I have a longitudinal dataset over 5 waves with 1600 cases. I think that the missing data is MNAR because missingness on IVs is related to the DVs in my model. How is it best to model missing data in Mplus when it is MNAR? Am I right in thinking that FIML is not appropriate?
OK many thanks. Tabacnick & Fidell (2007) state that “MNAR is inferred if the (missing variable analysis) t- tests show that missingness is related to the DV.” (p63) Would it be possible to ask for clarification since this seems to contradict what you are saying?
Would it also be possible to ask for clarification on one separate Mplus issue? In order to conduct measurement invariance for GCM is it required to have the exact same measure at each wave? E.g if one has a measure with some different items at each wave (for example to make the measure age appropriate), am I right in thinking that standardised scores cannot be used and the only option is to use only those items that appear at each wave (wave counterpart items)?
MAR is proper if the missingness can be predicted by observed variables. NMAR is at hand if missingness is predicted by unobserved variables such as the value that would have been observed or other latent variables.
Don't use standardized scores in growth modeling. You can deal with different items at different time points if you take a multiple indicator approach with measurement invariance for items that are in common.

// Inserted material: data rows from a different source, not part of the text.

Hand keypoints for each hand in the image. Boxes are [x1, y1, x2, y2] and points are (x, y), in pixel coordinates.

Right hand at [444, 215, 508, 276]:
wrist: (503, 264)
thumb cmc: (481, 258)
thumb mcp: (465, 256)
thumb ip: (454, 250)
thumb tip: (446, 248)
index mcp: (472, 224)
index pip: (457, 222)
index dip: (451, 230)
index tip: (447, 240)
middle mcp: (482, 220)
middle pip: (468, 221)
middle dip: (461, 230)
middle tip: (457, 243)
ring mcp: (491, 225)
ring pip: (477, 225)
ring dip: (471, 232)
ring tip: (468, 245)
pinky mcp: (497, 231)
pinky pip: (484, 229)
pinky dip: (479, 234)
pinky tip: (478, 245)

Harmen Zoet posted on Thursday, November 10, 2016 - 12:27 am
I want to conduct an LPA with treatment outcome scores as indicators (operationalized as difference scores (T1 - T2) of items on a questionnaire). However, I have missing data which might be non-ignorable. After all, it is plausible that I have more missing data on my last point of measurement (T2) for those who do not respond to treatment .

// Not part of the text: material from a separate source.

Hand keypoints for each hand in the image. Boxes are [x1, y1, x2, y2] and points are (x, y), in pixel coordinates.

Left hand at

What is now the best way to deal with my missing data? Should I first of all use multiple imputation for all items, then compute my difference scores, prior to running my LPA? Or is it also possible (and better) to first compute my difference scores, then run my LPA while at the same time using maximum likelihood estimation (or FIML)? Or do I completely miss the point and is it necessary to do this in a different way?
Use ML instead of multiple imputation whenever you can to deal with missing data.
I am not sure why you need to work with difference scores - keeping the original scores might be better and uses all available information with ML. The estimated classes will tell you if increases, decreases, or constancy forms the classes.
Harmen Zoet posted on Thursday, November 17, 2016 - 1:12 am
Dear dr Muthen,
Thanks for your answer. I'm considering your advice, but can not really figure it out. Would the following be correct:
Variable: Names are nummer T0B1FR (...) KIPPOST;
USEVARIABLES are T0B1FR-T2D5IN KIPPOST; CLASSES = c (4); MISSING is all (999);
All indicator variables are the items from the questionnaire, both pre- and post-treatment (expect for KIPPOST, this is a post-treatment total severity score). I used specified starting values, because automatic starting values lead to local maxima. Weird thing, however, is that I cannot view any plot from the estimated probabilities when I run the above.
It is, otherwise, not possible to us ML while computing difference scores in Mplus (before running the LPA), right?